We found this to be an unusual request. Our work focuses on inland waters surface remote sensing, therefore we did not use tools from ocean remote sensing or underwater imaging.
- The paper employs the WaterDetect algorithm for water body detection, but it is recommended that the authors elaborate on the rationale behind selecting this algorithm and provide a comparative analysis with other available methods.
The rationale behind selecting WaterDetect is describe in the Methods, section 2.3. Processing Sentinel-2 MSI L1C images:
“This algorithm has been tested in other studies [33], showing high efficiency in detecting even small water bodies, being much more consistent than applying only spectral indices such MNDWI, for example.”
There are different methods available for detecting water in satellite imagery, but WaterDetect was shown to be much more efficient than other methods in the comparative analysis already done by Peña-Luque et al. (2021), being superior even when compared to techniques using radar.
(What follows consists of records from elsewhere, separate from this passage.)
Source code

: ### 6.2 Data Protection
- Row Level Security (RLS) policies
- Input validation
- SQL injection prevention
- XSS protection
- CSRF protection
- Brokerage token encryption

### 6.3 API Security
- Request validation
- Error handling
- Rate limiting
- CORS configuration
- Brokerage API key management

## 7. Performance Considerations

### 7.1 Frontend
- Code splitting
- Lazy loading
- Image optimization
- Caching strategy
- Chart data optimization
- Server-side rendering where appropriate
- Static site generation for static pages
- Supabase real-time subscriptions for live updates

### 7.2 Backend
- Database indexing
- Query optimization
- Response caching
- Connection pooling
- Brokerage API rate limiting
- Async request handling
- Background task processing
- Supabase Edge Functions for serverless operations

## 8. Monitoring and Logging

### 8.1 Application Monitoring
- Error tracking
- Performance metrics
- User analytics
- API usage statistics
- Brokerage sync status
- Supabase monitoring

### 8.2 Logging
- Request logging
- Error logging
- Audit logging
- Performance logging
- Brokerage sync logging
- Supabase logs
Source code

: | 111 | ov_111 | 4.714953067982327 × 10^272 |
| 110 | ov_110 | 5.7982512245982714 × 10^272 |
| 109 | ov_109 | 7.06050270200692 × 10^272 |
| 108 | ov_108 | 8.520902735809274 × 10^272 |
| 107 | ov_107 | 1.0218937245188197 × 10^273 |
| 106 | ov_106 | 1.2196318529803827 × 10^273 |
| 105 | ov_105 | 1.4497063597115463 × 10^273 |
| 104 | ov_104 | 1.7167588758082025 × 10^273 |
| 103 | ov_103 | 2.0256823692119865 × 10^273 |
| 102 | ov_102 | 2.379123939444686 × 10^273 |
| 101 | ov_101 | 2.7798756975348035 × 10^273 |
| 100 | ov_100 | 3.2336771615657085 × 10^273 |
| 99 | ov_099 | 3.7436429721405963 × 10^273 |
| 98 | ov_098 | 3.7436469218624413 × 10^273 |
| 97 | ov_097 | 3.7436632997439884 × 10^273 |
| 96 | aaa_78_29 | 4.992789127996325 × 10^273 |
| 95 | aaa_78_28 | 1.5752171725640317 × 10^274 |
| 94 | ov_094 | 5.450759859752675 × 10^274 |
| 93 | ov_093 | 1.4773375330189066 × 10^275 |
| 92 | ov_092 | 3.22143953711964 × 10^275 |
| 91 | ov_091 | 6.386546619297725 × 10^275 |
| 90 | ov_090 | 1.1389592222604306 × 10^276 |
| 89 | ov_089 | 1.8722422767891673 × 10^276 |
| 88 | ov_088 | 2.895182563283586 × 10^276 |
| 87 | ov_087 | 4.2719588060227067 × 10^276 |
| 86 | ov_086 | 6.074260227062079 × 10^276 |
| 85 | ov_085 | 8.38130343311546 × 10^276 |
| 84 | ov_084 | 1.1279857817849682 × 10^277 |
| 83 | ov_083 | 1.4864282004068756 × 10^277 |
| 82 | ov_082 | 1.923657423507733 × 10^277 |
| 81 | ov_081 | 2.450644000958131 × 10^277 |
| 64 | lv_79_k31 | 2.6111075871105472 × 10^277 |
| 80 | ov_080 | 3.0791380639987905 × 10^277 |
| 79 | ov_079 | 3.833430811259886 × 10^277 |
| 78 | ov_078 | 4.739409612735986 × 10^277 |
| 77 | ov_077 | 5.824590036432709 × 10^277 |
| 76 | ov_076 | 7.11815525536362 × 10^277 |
It also offers compatibility with MAJA imagery, which has a very robust cloud masking algorithm (later described in this same paragraph), and is also robust for running individual images as well as time series.
- The manuscript briefly mentions the field data collection process but lacks detailed explanation on how data accuracy and consistency were ensured.
We are sorry but we did not understand your question. All field work followed the conventional methods of measuring environmental variables and were consistent, as described in the Methods, section 2.2. Field campaigns for validation and assessment of adjacency effect.
- Although the paper highlights the applicability of the proposed method to small lakes, it does not thoroughly discuss its potential applicability to other types of water bodies.
Thank you for this recommendation. We validated our approach for lakes up to ~6500 ha, therefore considering the large range of size found in the validation dataset, we expect our approach to also work for larger lakes. However, a nice suggestion is to also test our approach in lotic environments, where conditions can be even more challenging due to lower width (lower number of pixels), increased possibility of bottom effect due to water shallowness and transparency, and increased sunglint due to increased turbulence. We added this possibility at the end of the Discussion section:
“We also recommend further studies to validate Rrs retrievals from satellite imagery over lakes with diverse areas and shapes and possibly in rivers, where remote sensing retrievals are even more challenging.”
Round 2
Reviewer 1 Report
Comments and Suggestions for AuthorsI have no more suggestions at present.
Reviewer 2 Report
Comments and Suggestions for AuthorsNo comments.
Reviewer 3 Report
Comments and Suggestions for AuthorsWell revised.